My complaints to him are that I’m constantly fatigued, that I have trouble focusing and concentrating (brain fog), and that my menstrual cycles are all messed up. All of those are symptoms of thyroid problems.
He chooses to focus only on the fatigue – which can be caused by poorly/uncontrolled diabetes. I have repeatedly told him that even when my diabetes was controlled, I suffered from fatigue. Also, uncontrolled diabetes doesn’t explain irregular menstrual cycles. I’d already had an appointment with a doctor to examine my lady garden, and there’s nothing there that would cause problems with my cycles. In the past I’ve had hormone testing done and it was always normal. So gee, what might it be?
He said that there are 7 causes of chronic fatigue – diabetes, thyroid, PSYCHIATRIC, adrenal issues, and some others I can’t remember. I’ve had adrenal testing done by the second endocrinologist I saw, who also decided my thyroid was not an issue. What this doctor seems to be missing is that depression is a symptom of Hashimoto’s. I’ve never heard it as a symptom of diabetes though. Wonder why that is.

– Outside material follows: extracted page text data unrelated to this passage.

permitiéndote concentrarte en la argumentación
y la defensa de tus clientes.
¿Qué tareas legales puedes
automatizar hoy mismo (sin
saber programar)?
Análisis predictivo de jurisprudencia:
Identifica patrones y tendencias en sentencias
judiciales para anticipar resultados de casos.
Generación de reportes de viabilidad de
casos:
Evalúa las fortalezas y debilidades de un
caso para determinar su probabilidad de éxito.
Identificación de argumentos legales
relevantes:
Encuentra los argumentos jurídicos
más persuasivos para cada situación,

I am tired of going to the doctor and not being listened to. Having my symptoms ignored. Having the doctor completely discount my telling of my history. It’s bullshit. I know that I don’t have a medical degree. However, I am an intelligent human being capable of doing research. If what I’ve found isn’t legitimate, the doctor should tell me that she or he has seen the study I’m referring to and explain WHY it’s not legitimate. That’s the professional thing to do.
What also floors me is that they don’t ask about any of my other medical history. I find it a bit ridiculous that the chronic pain and inflammation from my back and leg/foot don’t have an effect on the rest of my body. Given that we know that chronic pain changes brain wiring, it seems likely that it affects a lot of other things as well. Of course, this doctor is clearly uninterested since he actually tried to do a reflex test on my bad Achilles tendon. I’m not sure why the inflammation and scarring on it didn’t put him off, but whatever. Thanks, dude.
What happened to practicing holistic medicine? I totally understand the need for specialization, but it seems like it’s better placed in research, rather than clinical practice. There needs to be some kind of feedback loop on this – someone researches, using data provided by clinicians, and then the two work together to figure out what’s best for patients.
There are doctors who treat patients and their symptoms, rather than just the lab results. When it comes to patients with Hashimoto’s, the numbers don’t often tell the whole story. This is why there are boards, websites, and books dedicated to people like me, who leave their doctors feeling like they’ve lost their minds. We go from doctor to doctor, until we find someone who will listens to us and our symptoms, rather than relying solely on labs for answers.
I know I didn’t help myself by going off my diabetes meds, but when you’ve hit the point I have, it feels better to do it that way. The meds were causing massive stomach upset and ruining my sleep. Past experience taught me I wasn’t going to feel good even staying on them, so why feel worse?
Perhaps I should have gone to medical school instead of law school.